Researcher breaks Wi-Fi’s Most Popular Encryption

Its 2017 and i’m sure most of you use wifi to connect internet. Specially if you are from India then i’m sure you use Jio hotspot to all your devices to connect to internet . Well if you are among those then i have a bad news for you. WPA2 ( Wi-Fi Protected Access  II ) is the security protocol we use to secure our internet connections. But recently a researcher Mathy Vanhoef of imec-DistriNet, KU Leuven found a flaw by which he was able to break this security protocol.

public disclosure is tomorrow, but “most or all correct implementations” of WPA2 are affected.

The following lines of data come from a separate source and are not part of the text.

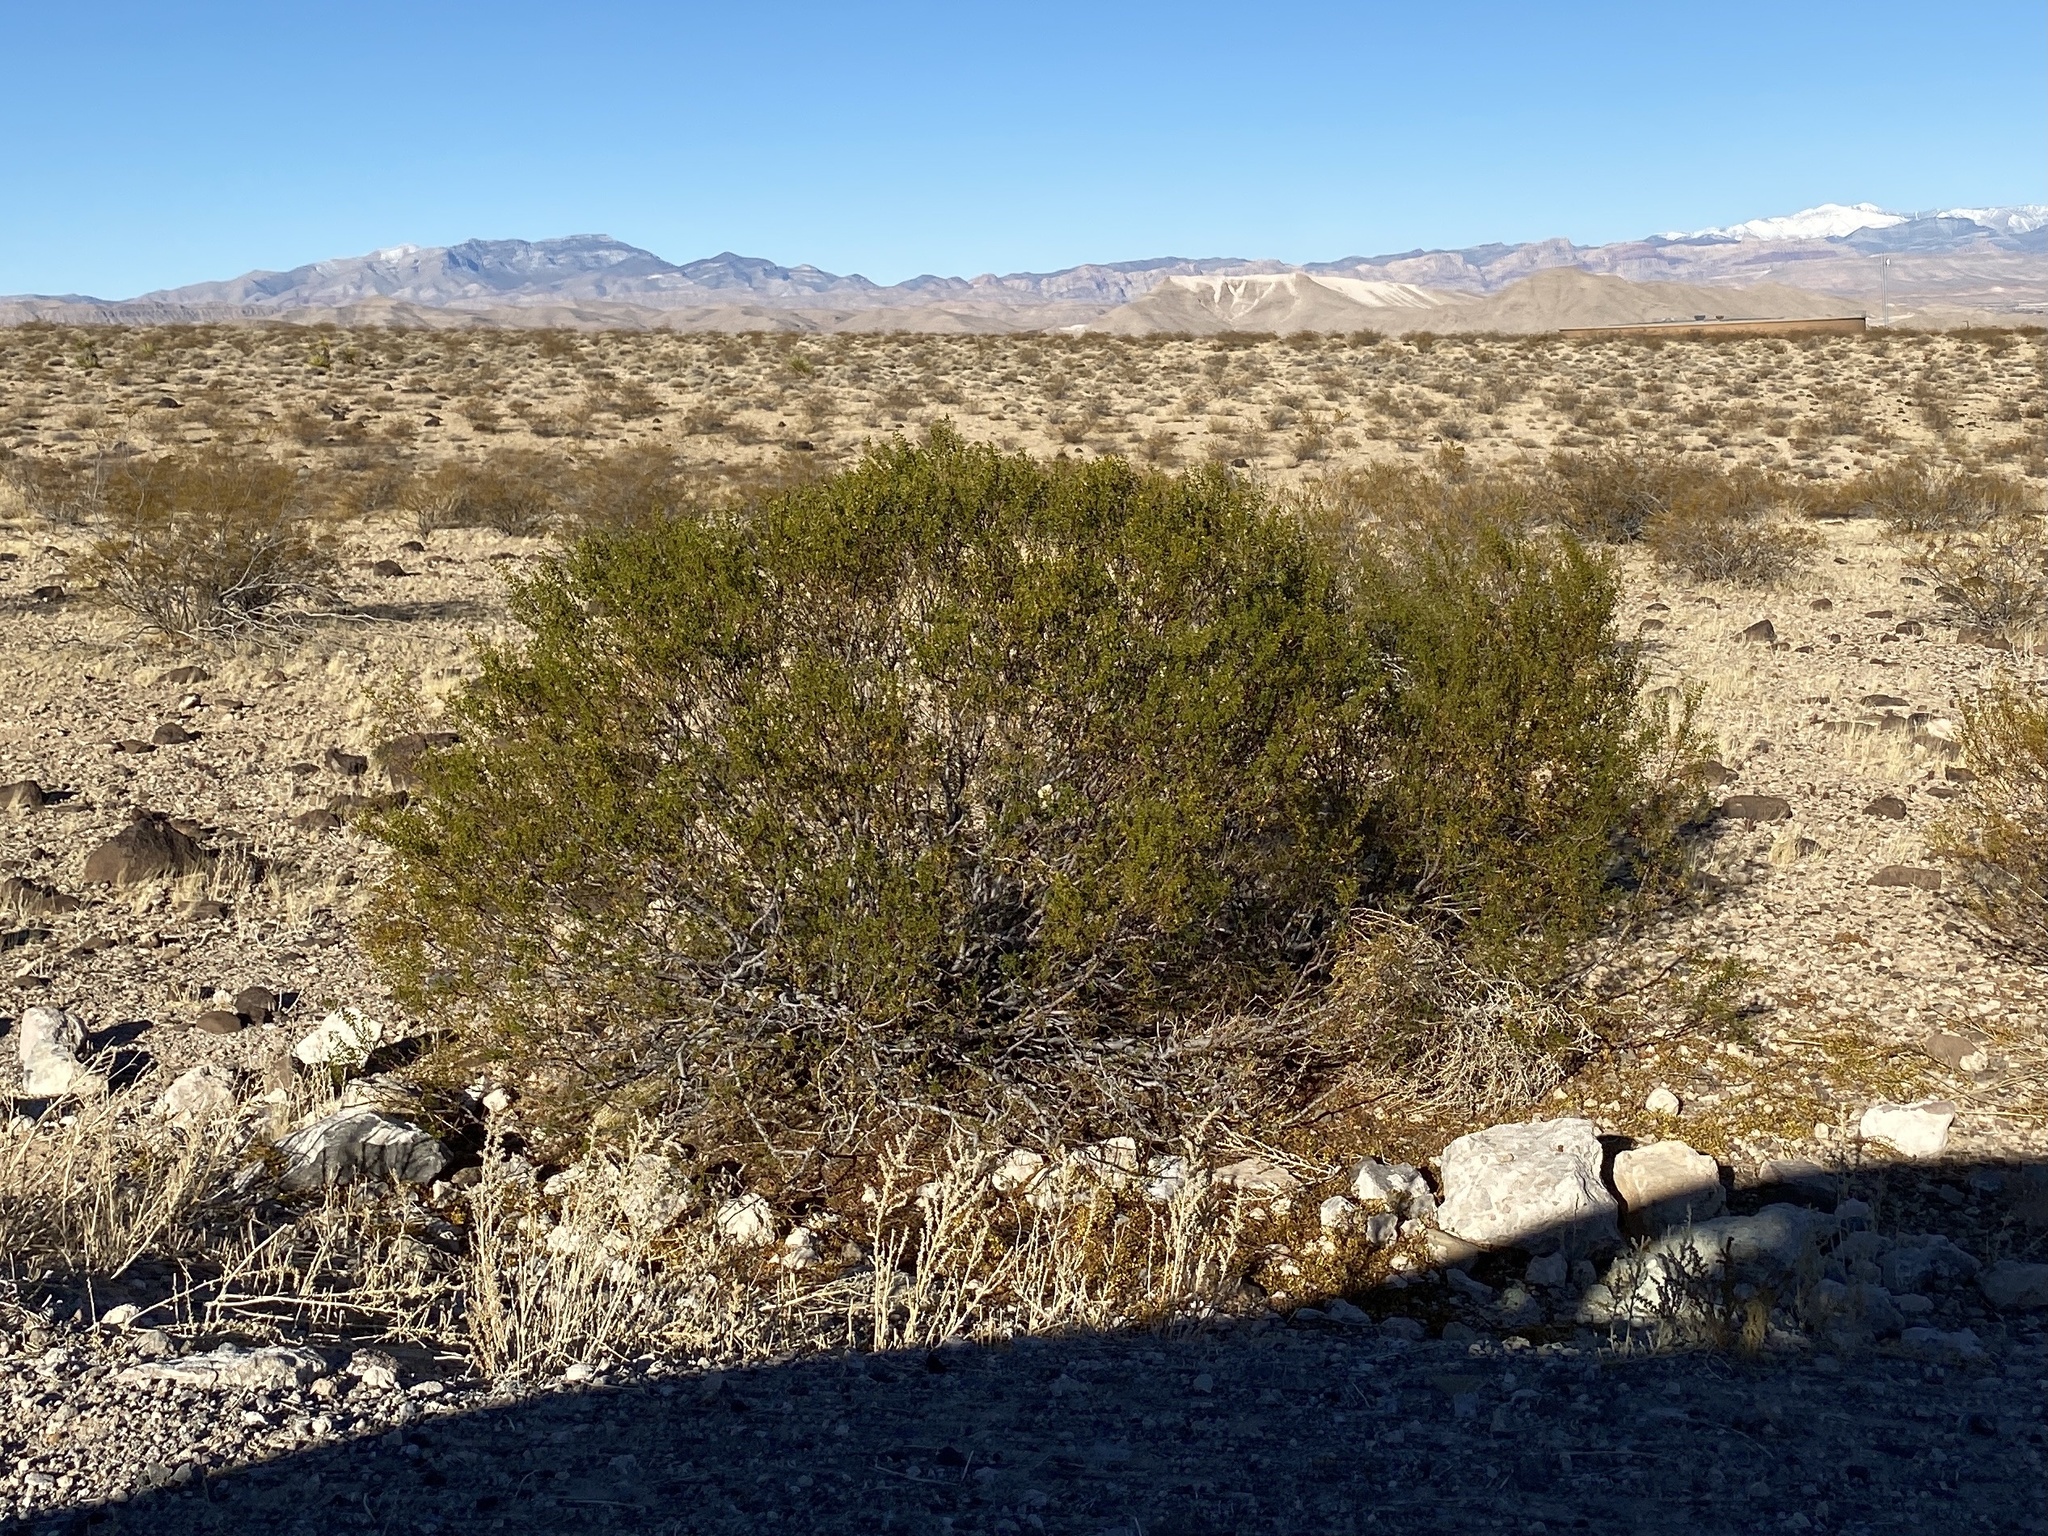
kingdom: Plantae
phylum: Tracheophyta
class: Magnoliopsida
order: Zygophyllales
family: Zygophyllaceae
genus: Larrea
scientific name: Larrea tridentata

— Kenn White (@kennwhite) October 15, 2017

What is the risk ?

You might be asking well thats great that he have found the flaw but how will it affect me ? Well imagine this. You are connect in your home wifi network and chatting with your best friend and your neighbor ( a hacker guy ) looking at conversation. Or may be you are creating an account in your favorite shopping site and your neighbor ( a hacker guy ) see your login credentials. Scary right ?

Details About the attack

The bug, known as “KRACK” for Key Reinstallation Attack, exposes a fundamental flaw in WPA2, a common protocol used in securing most modern wireless networks. Mathy Vanhoef, a computer security academic, who found the flaw, said the weakness lies in the protocol’s four-way handshake, which securely allows new devices with a pre-shared password to join the network.
That weakness can, at its worst, allow an attacker to decrypt network traffic from a WPA2-enabled device, hijack connections, and inject content into the traffic stream.
In other words: hackers can eavesdrop on your network traffic.
The bug represents a complete breakdown of the WPA2 protocol, for both personal and enterprise devices — putting every supported device at risk.
Several researchers, including Vanhoef, have demonstrated valid attacks against the protocol. By far the most notable was in 2011 when a security researcher showed that an attacker could recover the code used in Wi-Fi Protected Setup, a feature that let users authenticate with a one-push button on the router, which could be easily cracked.
The details about the attack can be found in this website :

FAQ ( Taken from Krackattacks  )

Do we now need WPA3?
No, luckily implementations can be patched in a backwards-compatible manner. This means a patched client can still communicate with an unpatched access point, and vice versa. In other words, a patched client or access points sends exactly the same handshake messages as before, and at exactly the same moments in time. However, the security updates will assure a key is only installed once, preventing our attacks. So again, update all your devices once security updates are available.
Should I change my Wi-Fi password?
Changing the password of your Wi-Fi network does not prevent (or mitigate) the attack. So you do not have to update the password of your Wi-Fi network. Instead, you should make sure all your devices are updated, and you should also update the firmware of your router. After updating your router, you can optionally change the Wi-Fi password as an extra precaution.
I’m using WPA2 with only AES. That’s also vulnerable?
Yes, that network configuration is also vulnerable. The attack works against both WPA1 and WPA2, against personal and enterprise networks, and against any cipher suite being used (WPA-TKIP, AES-CCMP, and GCMP). So everyone should update their devices to prevent the attack!
Is my device vulnerable?
Probably. Any device that uses Wi-Fi is likely vulnerable. Contact your vendor for more information.
What if there are no security updates for my router?
Our main attack is against the 4-way handshake, and does not exploit access points, but instead targets clients. So it might be that your router does not require security updates. We strongly advise you to contact your vendor for more details. In general though, you can try to mitigate attacks against routers and access points by disabling client functionality (which is for example used in repeater modes) and disabling 802.11r (fast roaming). For ordinary home users, your priority should be updating clients such as laptops and smartphones.